Kira-kira 17 juta lebih sedikit rumah tangga yang memiliki pendapatan untuk memenuhi syarat hipotek untuk rumah dengan harga rata-rata daripada pada akhir tahun lalu, menurut perkiraan ekonom di Oxford Economics.

Selain itu, Gubernur Fed Jerome Powell mengatakan bahwa tindakan cepat dan kuat yang diambil bank sentral akan memiliki biaya yang tidak menguntungkan termasuk kenaikan tingkat pengangguran yang saat ini sangat rendah 3,7%. 

Pembuat kebijakan Fed memperkirakan akan naik menjadi 4,4% pada akhir tahun depan, proyeksi yang dirilis Rabu (21/9)

Awal bulan ini Pejabat Fed Chris Waller memperingatkan The Fed akan nyaman dengan tingkat pengangguran meningkat menjadi 5% sebelum pembuat kebijakan mulai mempertimbangkan setiap perubahan dalam strategi. 

Peningkatan yang bisa berarti lebih dari 2 juta pekerjaan hilang secara historis konsisten dengan ekonomi yang berada dalam resesi. Untuk perspektif: dalam tiga resesi terakhir, tingkat pengangguran mencapai puncaknya masing-masing sekitar 14,7%, 9,5% dan 5,5% pada tahun 2020, 2009 dan 2001.

Namun, tidak satu pun dari resesi itu yang didahului oleh inflasi yang mendekati setinggi hari ini, sebuah fakta yang dapat membuat penurunan yang akan datang lebih menyakitkan.

Sementara itu, upah tumbuh pada tingkat tahunan 5,2% pada bulan Agustus, dengan pekerja dengan bayaran terendah melihat kenaikan terbesar dalam paket gaji mereka. Tapi di situlah kabar baiknya berakhir. 

Pembuat kebijakan memandang bahwa laju pertumbuhan upah terlalu kuat untuk konsisten dengan The Fed mengembalikan inflasi keseluruhan ke sasaran 2%, jadi mereka mencoba untuk menguranginya. 
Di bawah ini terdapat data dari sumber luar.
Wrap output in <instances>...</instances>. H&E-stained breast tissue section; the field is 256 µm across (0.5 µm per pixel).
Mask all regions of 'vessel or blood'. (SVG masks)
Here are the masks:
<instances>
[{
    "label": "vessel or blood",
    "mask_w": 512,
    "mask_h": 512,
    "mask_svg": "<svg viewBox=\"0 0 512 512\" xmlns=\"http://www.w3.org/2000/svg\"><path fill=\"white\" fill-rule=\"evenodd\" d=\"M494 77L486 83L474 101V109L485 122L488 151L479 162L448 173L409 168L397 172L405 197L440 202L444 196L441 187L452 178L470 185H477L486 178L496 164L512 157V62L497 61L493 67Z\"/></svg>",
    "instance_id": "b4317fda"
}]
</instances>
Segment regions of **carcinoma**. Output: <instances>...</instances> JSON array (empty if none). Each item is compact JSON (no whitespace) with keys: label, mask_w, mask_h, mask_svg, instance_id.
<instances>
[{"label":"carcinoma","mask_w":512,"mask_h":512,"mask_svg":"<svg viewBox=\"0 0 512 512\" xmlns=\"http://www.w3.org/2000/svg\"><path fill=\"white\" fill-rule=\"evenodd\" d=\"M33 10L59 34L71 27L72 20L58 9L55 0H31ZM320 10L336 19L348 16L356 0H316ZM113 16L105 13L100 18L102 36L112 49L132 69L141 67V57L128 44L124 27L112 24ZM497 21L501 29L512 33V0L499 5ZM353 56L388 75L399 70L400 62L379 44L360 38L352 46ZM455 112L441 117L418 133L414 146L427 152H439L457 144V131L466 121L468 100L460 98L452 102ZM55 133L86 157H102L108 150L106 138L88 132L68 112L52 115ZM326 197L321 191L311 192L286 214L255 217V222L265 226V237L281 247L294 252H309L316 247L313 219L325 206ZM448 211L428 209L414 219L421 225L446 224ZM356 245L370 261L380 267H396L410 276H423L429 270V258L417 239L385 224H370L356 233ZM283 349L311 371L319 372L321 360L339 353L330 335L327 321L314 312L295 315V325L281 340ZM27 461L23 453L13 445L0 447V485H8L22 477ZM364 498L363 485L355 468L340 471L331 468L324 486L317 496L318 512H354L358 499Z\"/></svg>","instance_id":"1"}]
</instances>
Baca Juga: Perjuangan Melawan Inflasi Berlanjut, Fed Naikkan Lagi Bunga 75 Basis Poin

Semakin lama kenaikan upah yang terlalu besar itu berlanjut, mereka khawatir, semakin besar kemungkinan inflasi tinggi tertanam dalam perekonomian dalam spiral yang terus berlanjut.

Terakhir, masyarakat mungkin akan melihat peningkatan suku bunga pada rekening tabungan mereka. Tetapi secara umum, bank lambat untuk meneruskan kenaikan suku bunga Fed kepada penabung dan melakukannya pada tingkat yang biasanya jauh di bawah tingkat kebijakan bank sentral dan saat ini inflasi.

Perusahaan pembiayaan juga akan menaikkan suku bunga mereka pada sebagian besar pinjaman konsumen dan mobil, suku bunga yang umumnya jauh di atas patokan bank sentral untuk memulai.